There’s a long silence. ‘Do you want me to read it?’ asks Steph eventually.
She should read it herself, thinks Zoe. But she feels so angry, so let down, she worries that she’ll tear the paper into tiny pieces, destroy her mother’s words. Her grandmother’s words. She nods, and Steph takes the paper back and then has a sip of tea. It must be cold by now.
‘Dear Stephanie,
‘If you’re reading this, then we have not reconciled and that is something I deeply regret.
‘I want to apologise to you for many things, things that I never had the courage to discuss in person while I was alive.
‘Firstly, for not having the courage to tell Zoe about who her mother is, and for leaving you to do it after I’ve gone.
In the past few years, I’ve tried desperately hard to get the terms of the will changed, but my parents were clever and there was no legal loophole we could use to get out of it.
So I knew that Zoe’s heritage would come out once I’d gone.
I’m sorry that that has been left to you at such a difficult time.
I shouldn’t have laid that on your shoulders.
‘Your dad always argued that Zoe had the right to know and you had the right to be her mother.
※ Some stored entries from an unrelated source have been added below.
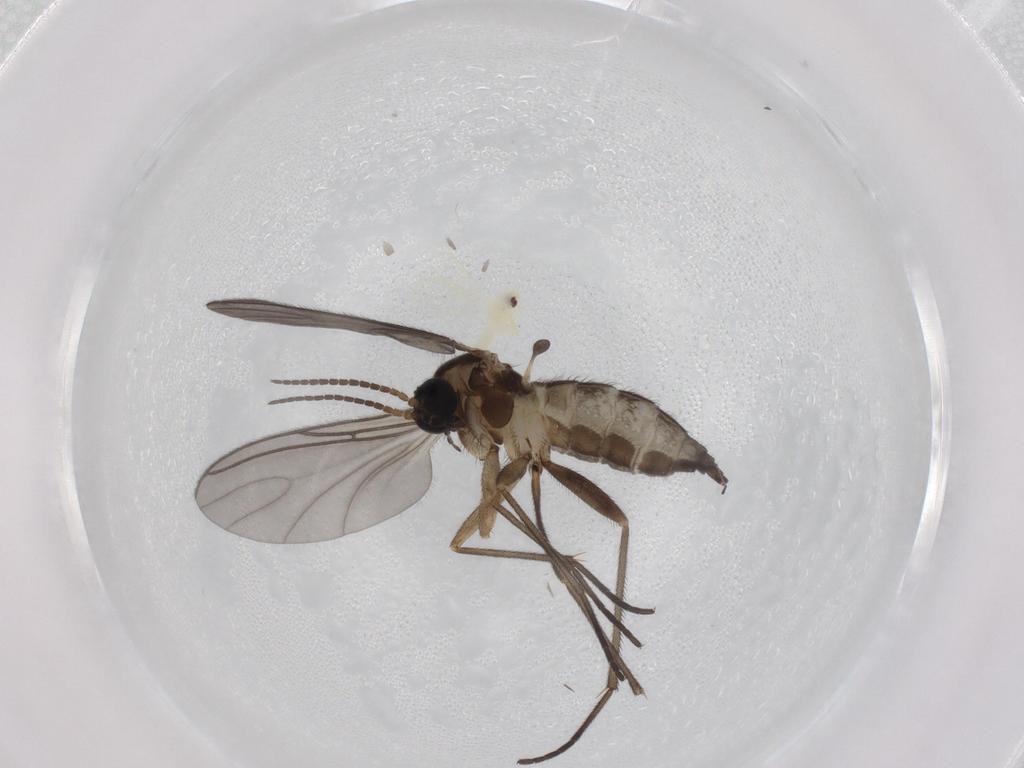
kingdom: Animalia
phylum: Arthropoda
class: Insecta
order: Diptera
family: Sciaridae
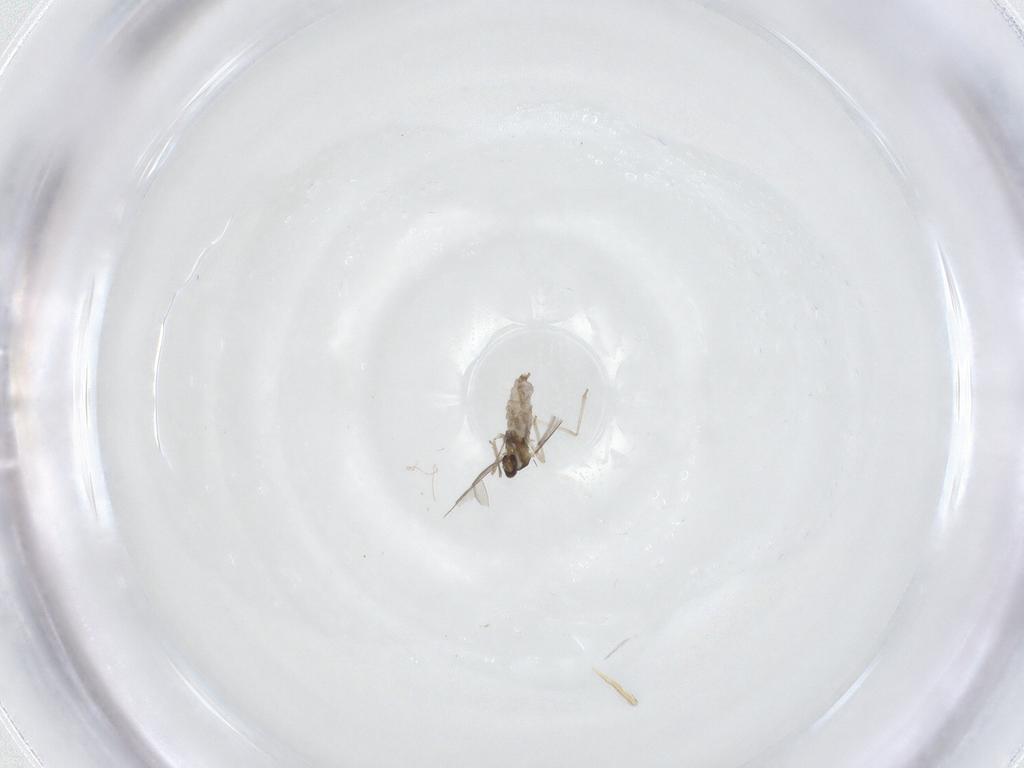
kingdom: Animalia
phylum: Arthropoda
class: Insecta
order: Diptera
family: Cecidomyiidae
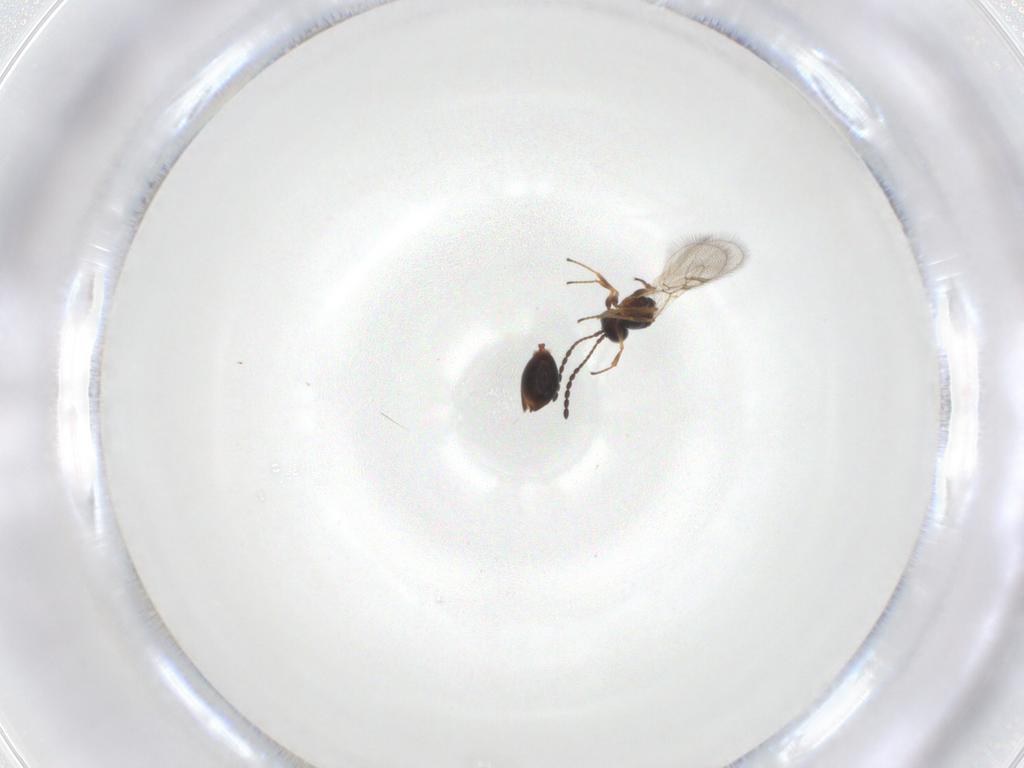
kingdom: Animalia
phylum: Arthropoda
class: Insecta
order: Hymenoptera
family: Figitidae
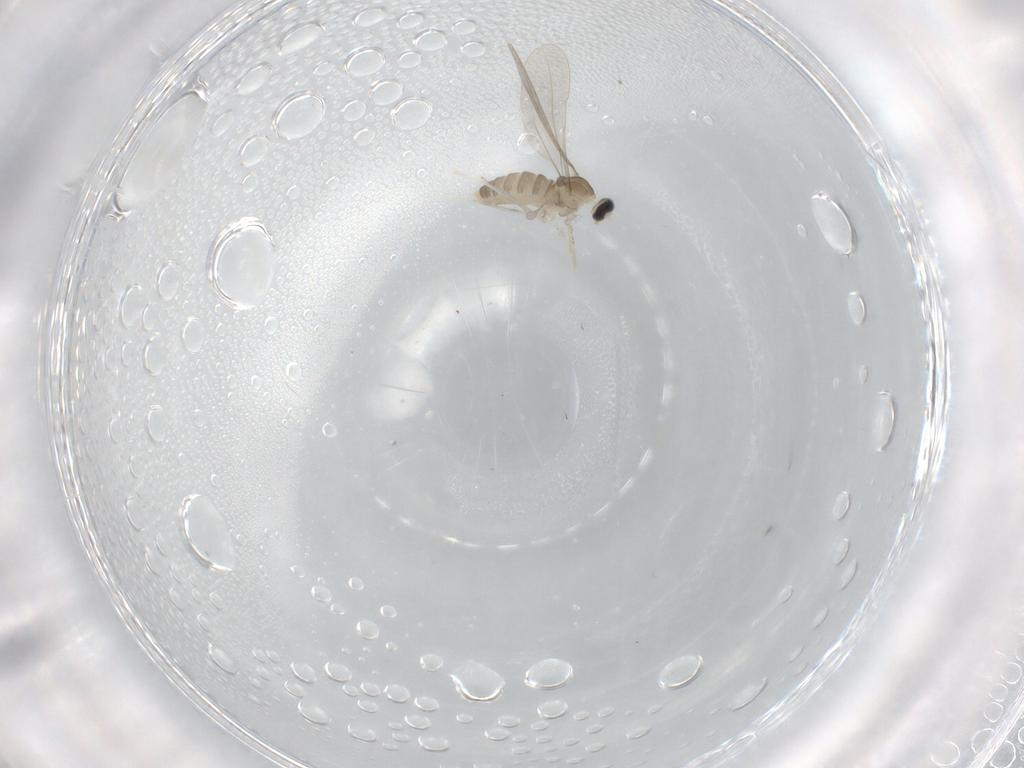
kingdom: Animalia
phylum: Arthropoda
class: Insecta
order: Diptera
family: Cecidomyiidae
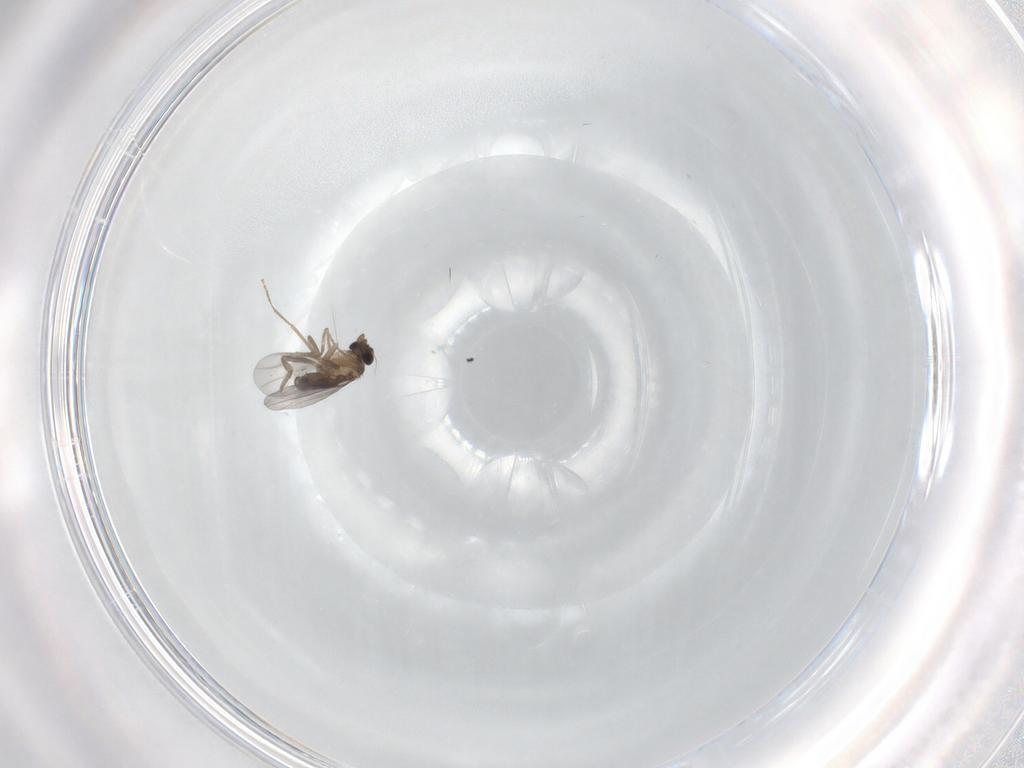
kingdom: Animalia
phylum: Arthropoda
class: Insecta
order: Diptera
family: Chironomidae
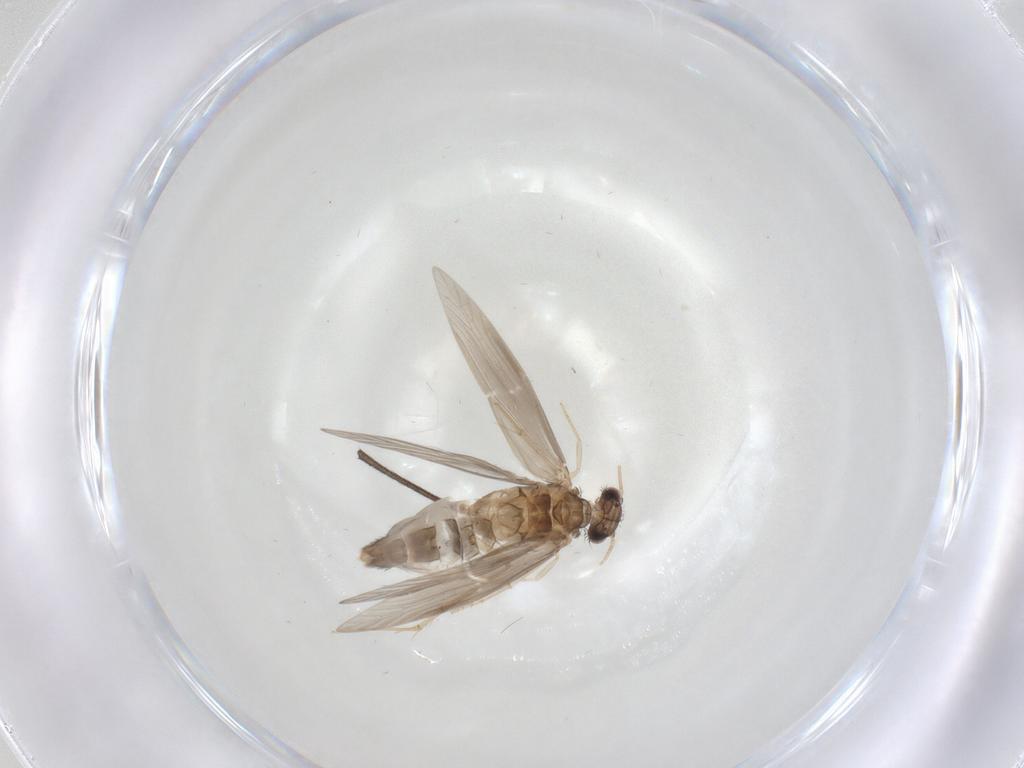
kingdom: Animalia
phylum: Arthropoda
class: Insecta
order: Trichoptera
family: Hydroptilidae
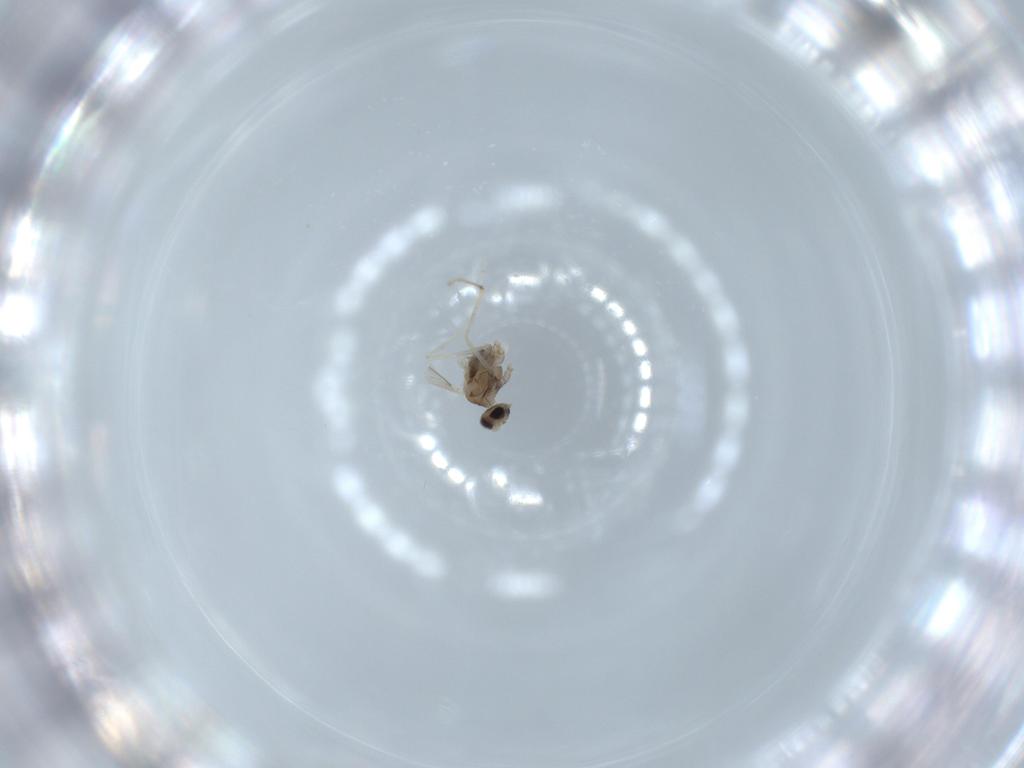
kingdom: Animalia
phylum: Arthropoda
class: Insecta
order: Diptera
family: Cecidomyiidae
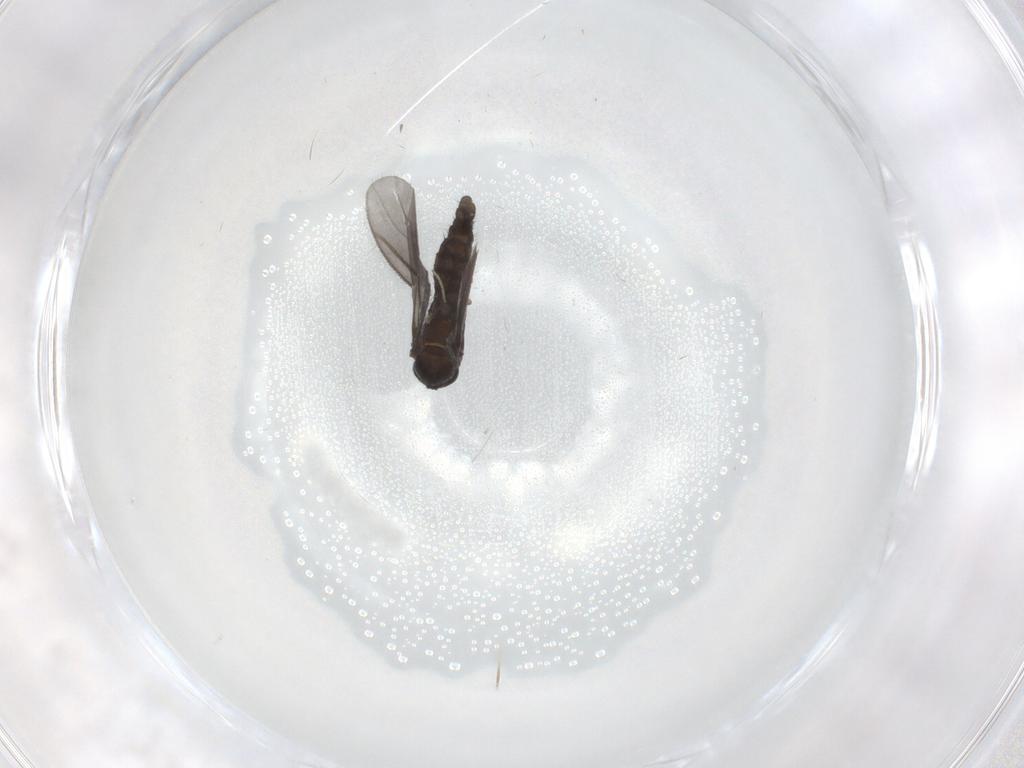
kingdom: Animalia
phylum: Arthropoda
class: Insecta
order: Diptera
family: Sciaridae
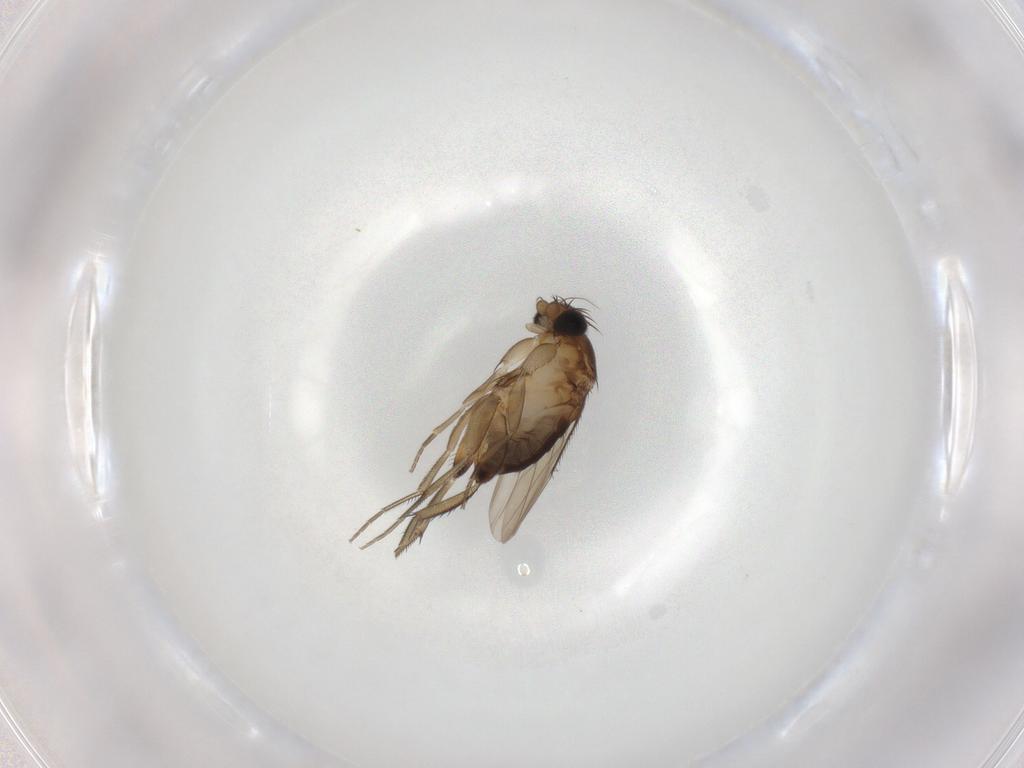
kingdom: Animalia
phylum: Arthropoda
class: Insecta
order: Diptera
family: Phoridae
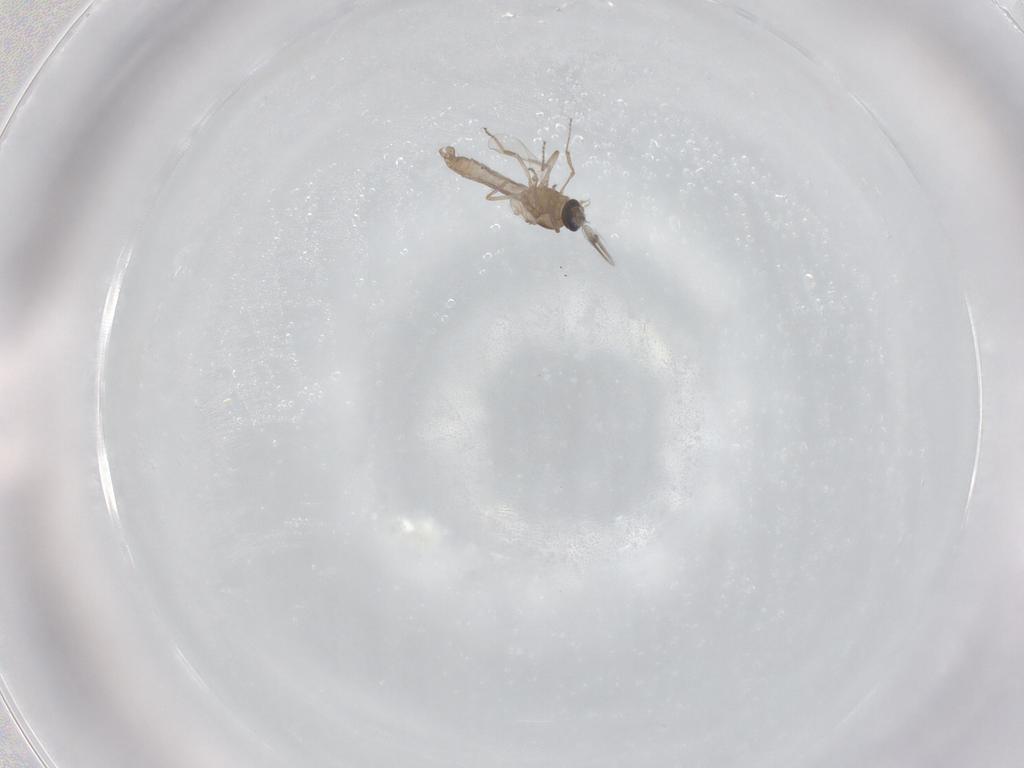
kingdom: Animalia
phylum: Arthropoda
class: Insecta
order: Diptera
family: Ceratopogonidae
Having reflected on this for the last thirty-five years, I know he was right. I’m sorry I didn’t come to that conclusion when there was time to rectify it.
‘I want you to know that I took Zoe as my child with the best of intentions. I thought it was best for both you and for Zoe. With everything that happened in the months and years before you left and what happened while you were missing, I was terribly worried that bringing up a baby wasn’t the right thing for you.
I was worried that you weren’t in a position to be Zoe’s mum and that could be detrimental to her.
I was concerned you’d run away again and take Zoe with you and anything could happen. ’
Steph falters. She swallows audibly and carries on. Zoe stares out of the kitchen window. The sickness in her stomach has never quite gone away and she can feel it growing now.